Seeing that there was a market for equities, the traders that regularly assembled at 22 Wall Street divided themselves into two groups. Those that wanted to continue in the commodities markets and the slave trade continued to hold fort at the same address while those interested in securities moved under the buttonwood tree located down the street at 68 Wall. These brokers agreed that they would not negotiate commissions and that they would only deal with each other. While business continued to be conducted under the tree for sometime, the erection of the Tontine Coffee House created a place for meetings, an alternative to the "street" when the elements were too severe for all traders whether commodity of security oriented.

For the next twenty years, business went on with little or no fanfare. It would not be until 1815 that the price of twenty-four securities was quoted on a regular basis in the daily paper. The list of company's whose stocks were traded in New York were primarily in the banking and insurance industries with a mixture of tollroads, tollbridges and canals making up the rest of the list. While stocks were not considered of great importance in New York, Philadelphia had created an extremely structured organization and was becoming very successful. A one-man delegation representing the equity brokers from New York was dispatched to Philadelphia to find out what they were doing wrong.

His report led to the formation of the New York Stock and Exchange Board which rented space at 40 Wall Street. Along with its new quarters, the fledgling exchange also created a constitution covering all facets of trading on the exchange and established an initiation fee of $25. This formalization did not immediately help business and the prime example of how lethargic trading was occurred on March 16, 1830 when only 31 shares changed hands, a record that has never been approached again.

However, a change was occurring and the country was starting to vibrate. People began believing in the nation's future and were looking for ways to participate in its growth. The railroads were expanding from east to west, opening up large chunks of the country as the expanded. Speculators were buying land the banks were financing their purchases. An awakening had occurred and Wall Street was going along for a speculative ride that would never end.

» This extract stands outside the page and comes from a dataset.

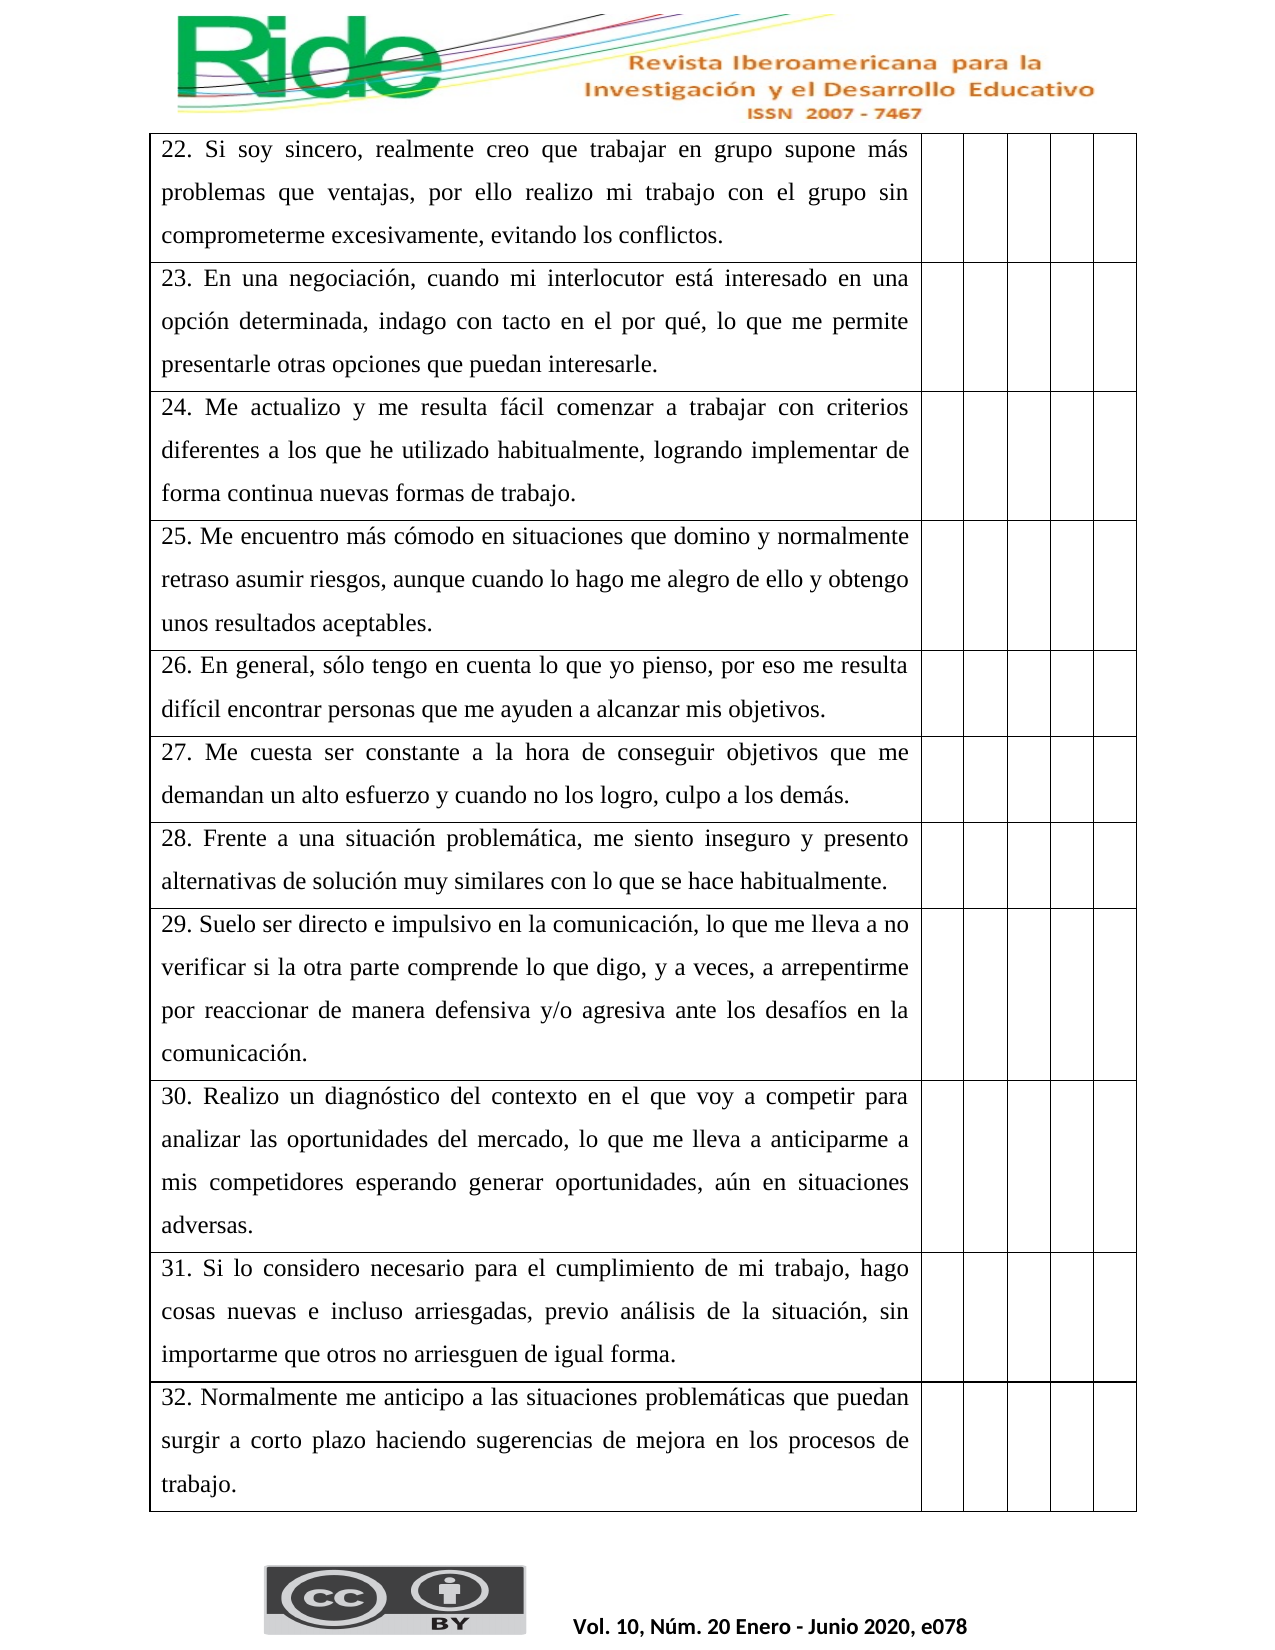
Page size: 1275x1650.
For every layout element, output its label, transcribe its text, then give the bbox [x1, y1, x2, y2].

table_cell [964, 521, 1007, 649]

Along the way though, there were countless bends in the road and as a result of crop failures in the middle 1830s, land prices collapsed. If that wasn't enough, the Exchange burned down and had to move into a barn. In spite of the temporary setbacks, the trend was solid and sometime in the early 1840s, New York surpassed Philadelphia the center of the nation's now burgeoning securities industry. As evidence of its achievement, the New York Stock and Exchange Board hired a full time president, established telegraphic trading and saw its membership increase to 75.In 1848, the Exchange earned $1,079.

In 1854, the value of publicly traded securities surpassed $1 billion for the first time. The gold rush added to the carnival like atmosphere that the financial markets became accustomed to and without sound banking regulations, the market was soon flooded with money that added fuel to the fire. As with all booms there are the ever lurking busts and it occurred with gusto and for the first time and only time the Exchanges existences was threatened because thing became so bad. The underlying economic strength of the country remained intact though and the ship was soon righted. Railroad earnings were soaring and land values had recovered.